New Voices in Paris Now: Between Memory and Matter

Alisan Atelier, Hong Kong
Upcoming 2026-05-30 - 2026-08-29

As part of Alisan Fine Arts’ 45th anniversary programme Then and Now, this exhibition at Alisan Atelier runs parallel to The Chinese Avant-Garde in Paris at our Central gallery, with both exhibitions part of this year's French May Arts Festival Associated Project. Where the “Then” honours the francophone Chinese masters who forged modernism in post-war Paris, the “Now” gathers four contemporary artists—Li Donglu, Qi Zhuo, Shi Qi, and Yao Qingmei—who currently live and work in that same city. Each has created and selected works specifically for this exhibition, transforming inherited materials, images, and ideas within contemporary spatial and conceptual frames to recast lineage as a living engine for the present.


Embodied Time

Yao Qingmei extends her acclaimed performance and video practice into material form. Alongside documentation of her experimental work—where body, thought, and gesture become inseparable from expression—she presents eroded films developed from footage of her Parisian flânerie. These images materialise time itself: the erosion of the film surface becomes a meditation on presence and loss, memory dissolving and reconstituting before the eye.
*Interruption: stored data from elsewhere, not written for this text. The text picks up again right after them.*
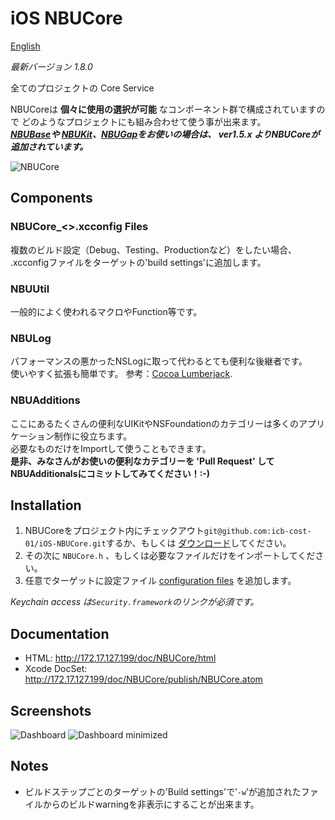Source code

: iOS NBUCore
===========  
[English](https://github.com/icb-cost-01/iOS-NBUCore/blob/master/README.md)

_最新バージョン 1.8.0_

全てのプロジェクトの Core Service  

NBUCoreは **個々に使用の選択が可能** なコンポーネント群で構成されていますので
どのようなプロジェクトにも組み合わせて使う事が出来ます。  
__*[NBUBase](https://github.com/icb-cost-01/iOS-NBUBase)や
[NBUKit](https://github.com/icb-cost-01/iOS-NBUKit)、[NBUGap](https://github.com/icb-cost-01/iOS-NBUGap)をお使いの場合は、
ver1.5.x よりNBUCoreが追加されています。*__

![NBUCore](https://github.com/icb-cost-01/iOS-NBUCore/wiki/images/NBUCore.png)

Components
----------

### NBUCore_<>.xcconfig Files

複数のビルド設定（Debug、Testing、Productionなど）をしたい場合、  
.xcconfigファイルをターゲットの'build settings'に追加します。

### NBUUtil

一般的によく使われるマクロやFunction等です。

### NBULog

パフォーマンスの悪かったNSLogに取って代わるとても便利な後継者です。  
使いやすく拡張も簡単です。 参考：[Cocoa Lumberjack](https://github.com/robbiehanson/CocoaLumberjack).

### NBUAdditions

ここにあるたくさんの便利なUIKitやNSFoundationのカテゴリーは多くのアプリケーション制作に役立ちます。  
必要なものだけをImportして使うこともできます。  
**是非、みなさんがお使いの便利なカテゴリーを 'Pull Request' してNBUAdditionalsにコミットしてみてください！:-)**

Installation
------------

1. NBUCoreをプロジェクト内にチェックアウト`git@github.com:icb-cost-01/iOS-NBUCore.git`するか、もしくは [ダウンロード](https://github.com/icb-cost-01/iOS-NBUCore/tags)してください。  
2. その次に `NBUCore.h` 、もしくは必要なファイルだけをインポートしてください。  
3. 任意でターゲットに設定ファイル [configuration files](#nbucore_xcconfig-files) を追加します。  
 
_Keychain access は`Security.framework`のリンクが必須です。_
 
Documentation
-------------
 
* HTML: http://172.17.127.199/doc/NBUCore/html
* Xcode DocSet: http://172.17.127.199/doc/NBUCore/publish/NBUCore.atom
 
Screenshots
-----------
 
![Dashboard](https://github.com/icb-cost-01/iOS-NBUCore/wiki/images/Dashboard.png "On-device log console")
![Dashboard minimized](https://github.com/icb-cost-01/iOS-NBUCore/wiki/images/Dashboard_minimized.png "Minimized log console")


Notes
-----
 
* ビルドステップごとのターゲットの'Build settings'で’<code>-w</code>’が追加されたファイルからのビルドwarningを非表示にすることが出来ます。 


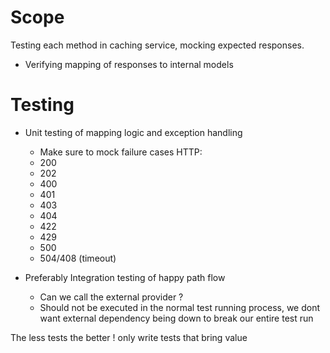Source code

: # Scope
Testing each method in caching service, mocking expected responses.
- Verifying mapping of responses to internal models

# Testing

- Unit testing of mapping logic and exception handling
    - Make sure to mock failure cases HTTP:
    - 200
    - 202
    - 400
    - 401
    - 403
    - 404
    - 422
    - 429
    - 500    
    - 504/408 (timeout)
    
- Preferably Integration testing of happy path flow
  - Can we call the external provider ?
  - Should not be executed in the normal test running process, we dont want external dependency being down to break our entire test run
  

The less tests the better ! only write tests that bring value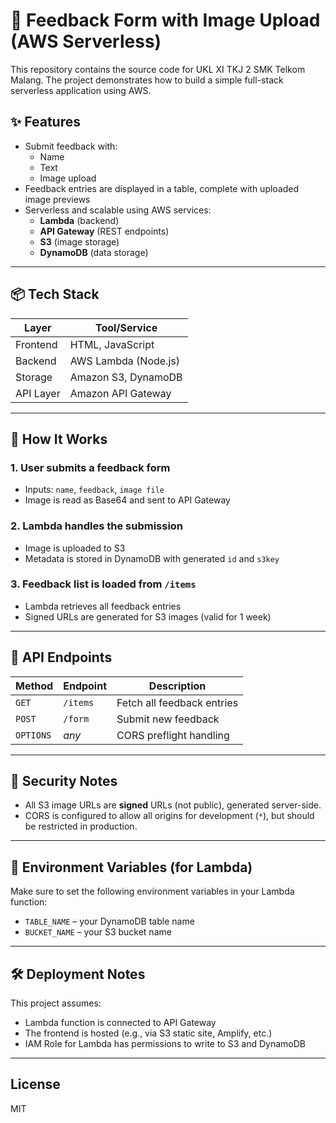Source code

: # 📝 Feedback Form with Image Upload (AWS Serverless)

This repository contains the source code for UKL XI TKJ 2 SMK Telkom Malang. The project demonstrates how to build a simple full-stack serverless application using AWS.

## ✨ Features

- Submit feedback with:
  - Name
  - Text
  - Image upload
- Feedback entries are displayed in a table, complete with uploaded image previews
- Serverless and scalable using AWS services:
  - **Lambda** (backend)
  - **API Gateway** (REST endpoints)
  - **S3** (image storage)
  - **DynamoDB** (data storage)

---

## 📦 Tech Stack

| Layer      | Tool/Service       |
|------------|--------------------|
| Frontend   | HTML, JavaScript   |
| Backend    | AWS Lambda (Node.js) |
| Storage    | Amazon S3, DynamoDB |
| API Layer  | Amazon API Gateway |

---

## 🚀 How It Works

### 1. User submits a feedback form
- Inputs: `name`, `feedback`, `image file`
- Image is read as Base64 and sent to API Gateway

### 2. Lambda handles the submission
- Image is uploaded to S3
- Metadata is stored in DynamoDB with generated `id` and `s3key`

### 3. Feedback list is loaded from `/items`
- Lambda retrieves all feedback entries
- Signed URLs are generated for S3 images (valid for 1 week)

---

## 📂 API Endpoints

| Method | Endpoint       | Description                  |
|--------|----------------|------------------------------|
| `GET`  | `/items`       | Fetch all feedback entries   |
| `POST` | `/form`        | Submit new feedback          |
| `OPTIONS` | *any*       | CORS preflight handling      |

---

## 🔐 Security Notes

- All S3 image URLs are **signed** URLs (not public), generated server-side.
- CORS is configured to allow all origins for development (`*`), but should be restricted in production.

---

## 📌 Environment Variables (for Lambda)

Make sure to set the following environment variables in your Lambda function:

- `TABLE_NAME` – your DynamoDB table name
- `BUCKET_NAME` – your S3 bucket name

---

## 🛠️ Deployment Notes

This project assumes:
- Lambda function is connected to API Gateway
- The frontend is hosted (e.g., via S3 static site, Amplify, etc.)
- IAM Role for Lambda has permissions to write to S3 and DynamoDB

---

## License

MIT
Shi Qi contributes works from her Traces des Jours series alongside new acrylic on canvas pieces. Her paper reliefs continue the exploration of “the fold” as infinite variation, like a silent melody distilling temporal essence. Inscribing Buddhist scriptures, ancient poems, and painting references onto paper before covering them with ink, she folds her homesickness as a traveller into layered sculptures. Some retain traces of sacred text; others carry impressions of Chinese painting or calligraphy, sedimented layers of private and collective memory. Her acrylic works translate these concerns into abstract compositions exploring time and emotion through colour and gesture.

Cultural Collision and Repair

Living in Paris as foreigners, these artists examine their condition through a Chinese perspective. The collision of cultures sets the backdrop for Qi Zhuo’s subversive sculptural language. We present his Bubble Game series, where coloured blown-glass bubbles attach to fractured Buddhist torsos like seals, crystalline forms that protect stone at stress points while framing dynamic posture. This focus on the damaged body encourages pacing oneself according to bodily needs; in Qi’s reflection, time and healing proceed hand in hand, recognising the absurdity of obsessions with physical perfection.

Li Donglu draws on classical Western draftsmanship alongside Chinese pictorial thought, orchestrating light, colour, and precision to open contemplative, cosmological vistas. In his works, Greco-Roman sculptures appear wedged between rocks in sombre landscapes, figures suspended between civilisations. Working in oil and tempera, he constructs dramatic dreamscapes where nature becomes a theatre for cultural memory and surreal displacement.

Matter as Memory

From Li’s cosmological vistas and Yao’s meditations on time and loss to Shi’s folded reliefs and abstract canvases and Qi’s reparative sculptures, the exhibition demonstrates how media becomes memory’s voice. Each artist employs distinct materials—oil and tempera, eroded film, inscribed rice paper, acrylic, ceramic, blown glass, metal—to explore the chemistry of cultural exchange through process. Matter holds memory and gives it voice: not as preservation, but as transformation.